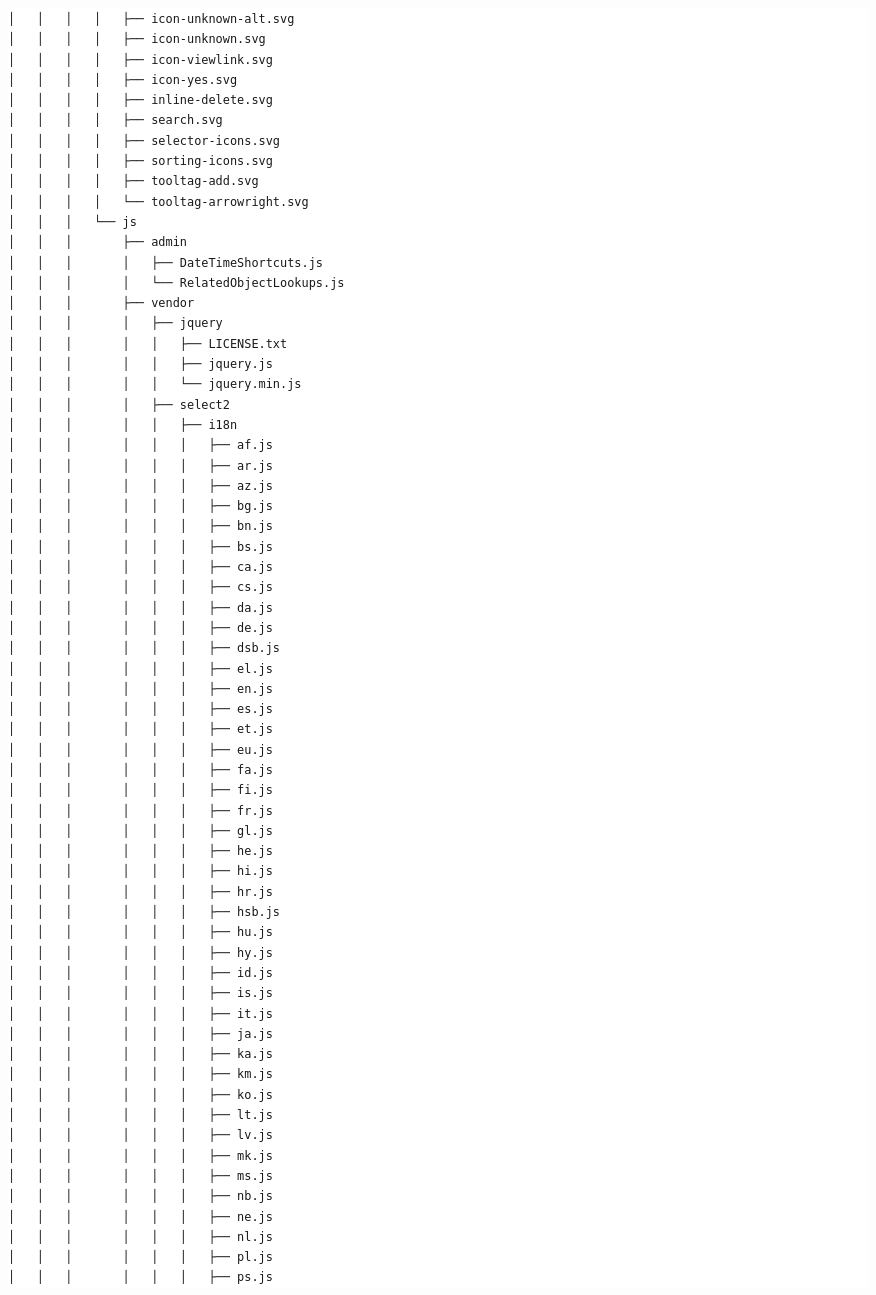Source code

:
 ```
│   │   │   │   ├── icon-unknown-alt.svg
│   │   │   │   ├── icon-unknown.svg
│   │   │   │   ├── icon-viewlink.svg
│   │   │   │   ├── icon-yes.svg
│   │   │   │   ├── inline-delete.svg
│   │   │   │   ├── search.svg
│   │   │   │   ├── selector-icons.svg
│   │   │   │   ├── sorting-icons.svg
│   │   │   │   ├── tooltag-add.svg
│   │   │   │   └── tooltag-arrowright.svg
│   │   │   └── js
│   │   │       ├── admin
│   │   │       │   ├── DateTimeShortcuts.js
│   │   │       │   └── RelatedObjectLookups.js
│   │   │       ├── vendor
│   │   │       │   ├── jquery
│   │   │       │   │   ├── LICENSE.txt
│   │   │       │   │   ├── jquery.js
│   │   │       │   │   └── jquery.min.js
│   │   │       │   ├── select2
│   │   │       │   │   ├── i18n
│   │   │       │   │   │   ├── af.js
│   │   │       │   │   │   ├── ar.js
│   │   │       │   │   │   ├── az.js
│   │   │       │   │   │   ├── bg.js
│   │   │       │   │   │   ├── bn.js
│   │   │       │   │   │   ├── bs.js
│   │   │       │   │   │   ├── ca.js
│   │   │       │   │   │   ├── cs.js
│   │   │       │   │   │   ├── da.js
│   │   │       │   │   │   ├── de.js
│   │   │       │   │   │   ├── dsb.js
│   │   │       │   │   │   ├── el.js
│   │   │       │   │   │   ├── en.js
│   │   │       │   │   │   ├── es.js
│   │   │       │   │   │   ├── et.js
│   │   │       │   │   │   ├── eu.js
│   │   │       │   │   │   ├── fa.js
│   │   │       │   │   │   ├── fi.js
│   │   │       │   │   │   ├── fr.js
│   │   │       │   │   │   ├── gl.js
│   │   │       │   │   │   ├── he.js
│   │   │       │   │   │   ├── hi.js
│   │   │       │   │   │   ├── hr.js
│   │   │       │   │   │   ├── hsb.js
│   │   │       │   │   │   ├── hu.js
│   │   │       │   │   │   ├── hy.js
│   │   │       │   │   │   ├── id.js
│   │   │       │   │   │   ├── is.js
│   │   │       │   │   │   ├── it.js
│   │   │       │   │   │   ├── ja.js
│   │   │       │   │   │   ├── ka.js
│   │   │       │   │   │   ├── km.js
│   │   │       │   │   │   ├── ko.js
│   │   │       │   │   │   ├── lt.js
│   │   │       │   │   │   ├── lv.js
│   │   │       │   │   │   ├── mk.js
│   │   │       │   │   │   ├── ms.js
│   │   │       │   │   │   ├── nb.js
│   │   │       │   │   │   ├── ne.js
│   │   │       │   │   │   ├── nl.js
│   │   │       │   │   │   ├── pl.js
│   │   │       │   │   │   ├── ps.js
```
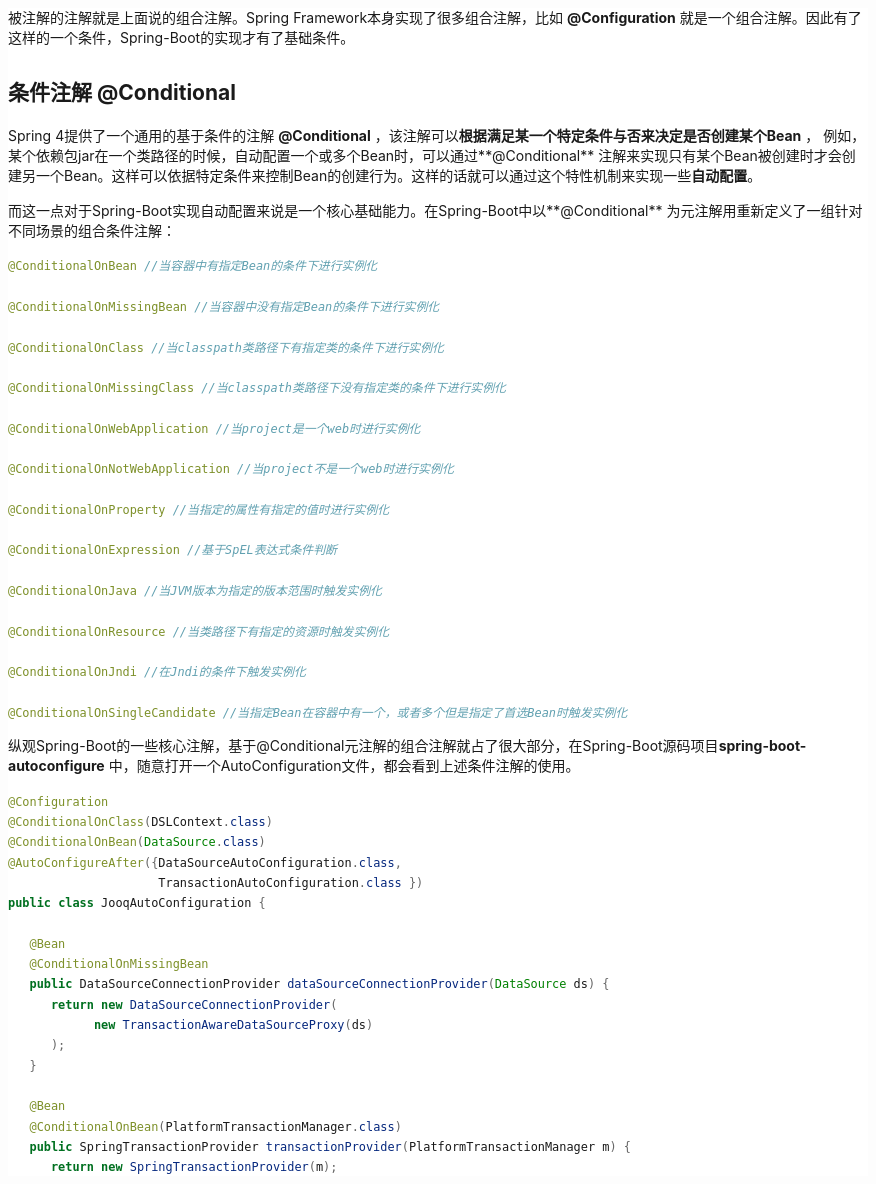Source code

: 

被注解的注解就是上面说的组合注解。Spring Framework本身实现了很多组合注解，比如 **@Configuration** 就是一个组合注解。因此有了这样的一个条件，Spring-Boot的实现才有了基础条件。



## 条件注解 @Conditional



Spring 4提供了一个通用的基于条件的注解 **@Conditional** ，该注解可以**根据满足某一个特定条件与否来决定是否创建某个Bean** ， 例如，某个依赖包jar在一个类路径的时候，自动配置一个或多个Bean时，可以通过**@Conditional** 注解来实现只有某个Bean被创建时才会创建另一个Bean。这样可以依据特定条件来控制Bean的创建行为。这样的话就可以通过这个特性机制来实现一些**自动配置**。



而这一点对于Spring-Boot实现自动配置来说是一个核心基础能力。在Spring-Boot中以**@Conditional** 为元注解用重新定义了一组针对不同场景的组合条件注解：

```java
@ConditionalOnBean //当容器中有指定Bean的条件下进行实例化

@ConditionalOnMissingBean //当容器中没有指定Bean的条件下进行实例化

@ConditionalOnClass //当classpath类路径下有指定类的条件下进行实例化

@ConditionalOnMissingClass //当classpath类路径下没有指定类的条件下进行实例化

@ConditionalOnWebApplication //当project是一个web时进行实例化

@ConditionalOnNotWebApplication //当project不是一个web时进行实例化

@ConditionalOnProperty //当指定的属性有指定的值时进行实例化

@ConditionalOnExpression //基于SpEL表达式条件判断

@ConditionalOnJava //当JVM版本为指定的版本范围时触发实例化

@ConditionalOnResource //当类路径下有指定的资源时触发实例化

@ConditionalOnJndi //在Jndi的条件下触发实例化

@ConditionalOnSingleCandidate //当指定Bean在容器中有一个，或者多个但是指定了首选Bean时触发实例化
```



纵观Spring-Boot的一些核心注解，基于@Conditional元注解的组合注解就占了很大部分，在Spring-Boot源码项目**spring-boot-autoconfigure** 中，随意打开一个AutoConfiguration文件，都会看到上述条件注解的使用。

```java
@Configuration
@ConditionalOnClass(DSLContext.class)
@ConditionalOnBean(DataSource.class)
@AutoConfigureAfter({DataSourceAutoConfiguration.class,
      				 TransactionAutoConfiguration.class })
public class JooqAutoConfiguration {

   @Bean
   @ConditionalOnMissingBean
   public DataSourceConnectionProvider dataSourceConnectionProvider(DataSource ds) {
      return new DataSourceConnectionProvider(
            new TransactionAwareDataSourceProxy(ds)
      );
   }

   @Bean
   @ConditionalOnBean(PlatformTransactionManager.class)
   public SpringTransactionProvider transactionProvider(PlatformTransactionManager m) {
      return new SpringTransactionProvider(m);
```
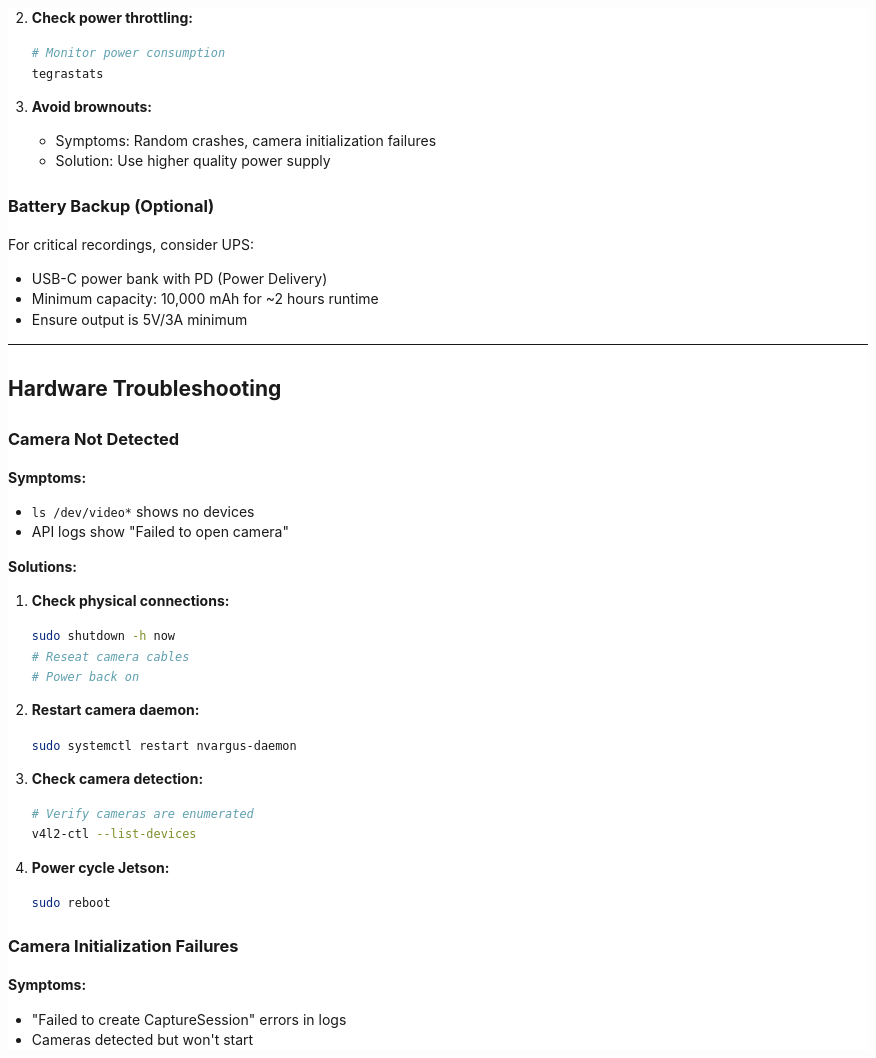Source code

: 2. **Check power throttling:**
   ```bash
   # Monitor power consumption
   tegrastats
   ```

3. **Avoid brownouts:**
   - Symptoms: Random crashes, camera initialization failures
   - Solution: Use higher quality power supply

### Battery Backup (Optional)

For critical recordings, consider UPS:
- USB-C power bank with PD (Power Delivery)
- Minimum capacity: 10,000 mAh for ~2 hours runtime
- Ensure output is 5V/3A minimum

---

## Hardware Troubleshooting

### Camera Not Detected

**Symptoms:**
- `ls /dev/video*` shows no devices
- API logs show "Failed to open camera"

**Solutions:**

1. **Check physical connections:**
   ```bash
   sudo shutdown -h now
   # Reseat camera cables
   # Power back on
   ```

2. **Restart camera daemon:**
   ```bash
   sudo systemctl restart nvargus-daemon
   ```

3. **Check camera detection:**
   ```bash
   # Verify cameras are enumerated
   v4l2-ctl --list-devices
   ```

4. **Power cycle Jetson:**
   ```bash
   sudo reboot
   ```

### Camera Initialization Failures

**Symptoms:**
- "Failed to create CaptureSession" errors in logs
- Cameras detected but won't start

• **AIM OF THE EXERCISE**:
If the string "devices" is in a line of the entries, pick that line out.

• **RESULT FOR THIS EXERCISE**:
- `ls /dev/video*` shows no devices
   v4l2-ctl --list-devices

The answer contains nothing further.